3. 「才能の民主化」で、誰もが自分の武器を持てる時代へ
この新しい才能の定義は、いわば「才能の民主化」です。これまで一部の選ばれた人々のものだと思われていた才能が、すべての人の手に取り戻される瞬間です。
この視点に立つことで、私たちが向き合うべき問いが変わります。
×:「私には、特別な才能があるのだろうか?」
○:「私の、無意識で効果的な行動パターンは何か?」
このように問いを変えるだけで、自己分析は過去を悔やむものではなく、未来を創るための建設的な作業へと変化します。自分の「癖」に価値ある「才能」という名前を与え、そのパターンを認識することで、これまで無意識だった行動を、これからは意識的に、そして戦略的に使える「武器」として磨き上げていくことができるのです。
これは、自分の欠点を克服しようとする苦しい努力ではありません。

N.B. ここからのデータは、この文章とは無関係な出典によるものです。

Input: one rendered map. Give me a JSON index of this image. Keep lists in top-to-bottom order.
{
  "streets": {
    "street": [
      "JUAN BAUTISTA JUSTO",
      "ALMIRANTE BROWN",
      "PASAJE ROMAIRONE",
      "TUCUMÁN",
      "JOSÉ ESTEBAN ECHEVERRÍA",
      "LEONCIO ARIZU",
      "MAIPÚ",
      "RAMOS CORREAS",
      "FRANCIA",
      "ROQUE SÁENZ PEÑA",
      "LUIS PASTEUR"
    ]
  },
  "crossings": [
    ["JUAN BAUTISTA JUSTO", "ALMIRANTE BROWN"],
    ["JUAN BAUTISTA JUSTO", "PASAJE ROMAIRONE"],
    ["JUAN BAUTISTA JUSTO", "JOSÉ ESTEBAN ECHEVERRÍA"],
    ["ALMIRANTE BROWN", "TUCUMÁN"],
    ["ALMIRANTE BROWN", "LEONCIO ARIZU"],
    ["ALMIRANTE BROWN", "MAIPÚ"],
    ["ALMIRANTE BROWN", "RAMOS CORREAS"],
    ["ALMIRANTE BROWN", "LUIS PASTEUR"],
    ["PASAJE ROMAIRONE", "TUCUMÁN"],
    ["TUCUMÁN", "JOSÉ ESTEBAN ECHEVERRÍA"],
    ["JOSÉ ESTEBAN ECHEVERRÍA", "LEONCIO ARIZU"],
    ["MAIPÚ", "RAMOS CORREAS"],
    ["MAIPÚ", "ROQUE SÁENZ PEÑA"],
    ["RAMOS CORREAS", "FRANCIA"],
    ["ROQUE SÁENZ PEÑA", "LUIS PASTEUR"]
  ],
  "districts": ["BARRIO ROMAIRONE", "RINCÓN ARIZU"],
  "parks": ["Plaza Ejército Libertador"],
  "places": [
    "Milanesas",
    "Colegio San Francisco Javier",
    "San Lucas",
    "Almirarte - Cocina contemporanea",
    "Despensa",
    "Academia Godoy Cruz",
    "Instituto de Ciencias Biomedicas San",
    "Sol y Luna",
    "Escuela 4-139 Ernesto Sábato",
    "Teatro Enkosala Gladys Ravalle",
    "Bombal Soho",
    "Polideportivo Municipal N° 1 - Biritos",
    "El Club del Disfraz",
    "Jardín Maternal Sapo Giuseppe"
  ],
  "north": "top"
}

あなたという土台に既に備わっている資産を発見し、磨き上げるという、希望に満ちた創造的なプロセスなのです。
まとめ
佐野貴氏の『才能のトリセツ』が教えてくれるのは、「才能は遠くに探しにいくものではなく、自分の足元にすでにあるものだ」という、シンプルでありながらも力強い真実です。
特別なスキルや経験がないと感じていたとしても、心配する必要はありません。あなたの価値は、日常の「つい、やってしまうこと」の中に、ダイヤモンドの原石のように隠されています。
この記事を読んで、「もしかして、自分のあの癖も才能なのかも…?」と少しでも感じたあなた。まずはご自身の行動を振り返り、自分だけの「取扱説明書」を作る第一歩を踏み出してみてはいかがでしょうか。きっと、あなた自身も知らなかった最強の武器が、見つかるはずです。